VMA21 may serve as a regulatory point for V-ATPase assembly during stress conditions. Researchers should:

• Expose cells to various stressors (oxidative, ER, nutrient deprivation) and monitor VMA21:

  • Expression levels (qPCR, Western blot)

  • Subcellular localization (immunofluorescence)

  • Post-translational modifications (phosphoproteomics)

  • Protein-protein interactions (co-IP under stress conditions)

• Assess V-ATPase assembly and function under stress in wild-type vs. VMA21-deficient cells

• Determine if VMA21 overexpression can protect against specific stress-induced phenotypes

This research direction may reveal novel roles for VMA21 beyond its canonical assembly function.

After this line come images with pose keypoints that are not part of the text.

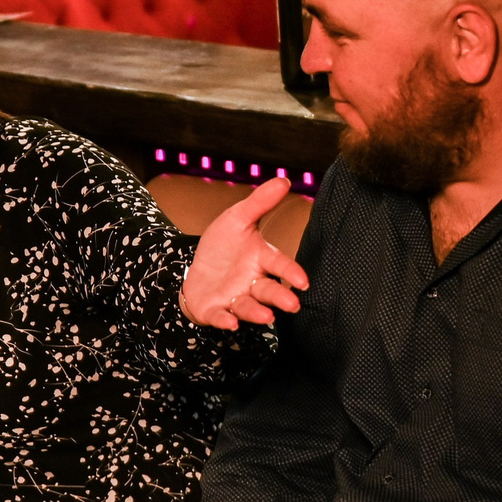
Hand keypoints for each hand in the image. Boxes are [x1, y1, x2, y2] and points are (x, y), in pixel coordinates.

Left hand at [179, 178, 309, 329]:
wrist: (197, 269)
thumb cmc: (224, 246)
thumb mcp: (237, 219)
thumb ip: (260, 202)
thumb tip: (284, 180)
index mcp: (261, 259)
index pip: (279, 264)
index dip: (291, 272)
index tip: (303, 281)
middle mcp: (252, 282)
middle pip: (269, 290)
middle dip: (280, 297)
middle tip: (292, 304)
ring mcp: (234, 298)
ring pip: (249, 306)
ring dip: (257, 312)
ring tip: (267, 316)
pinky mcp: (215, 310)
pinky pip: (221, 316)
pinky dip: (225, 320)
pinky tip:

What are the optimal buffer conditions for maintaining recombinant VMA21 stability?

As a membrane protein, VMA21 requires careful handling:

Stability should be monitored through size exclusion chromatography profiles and thermal shift assays to optimize conditions for specific applications.

What control experiments are essential when studying VMA21 function?

Rigorous controls are crucial for VMA21 research:

• Expression controls:

  • Rescue experiments with wild-type VMA21 in knockdown/knockout systems

  • Inactive VMA21 mutants as negative controls

• Functional assays:

  • Bafilomycin A1 treatment as positive control for V-ATPase inhibition

  • pH calibration curves for lysosomal acidification assays

• Interaction studies:

  • Detergent-only controls for membrane protein co-IP

  • Competition assays with excess untagged protein

• Complementation studies:

  • Species-specific controls when testing cross-species functionality

These controls ensure reliable interpretation of results in this complex system.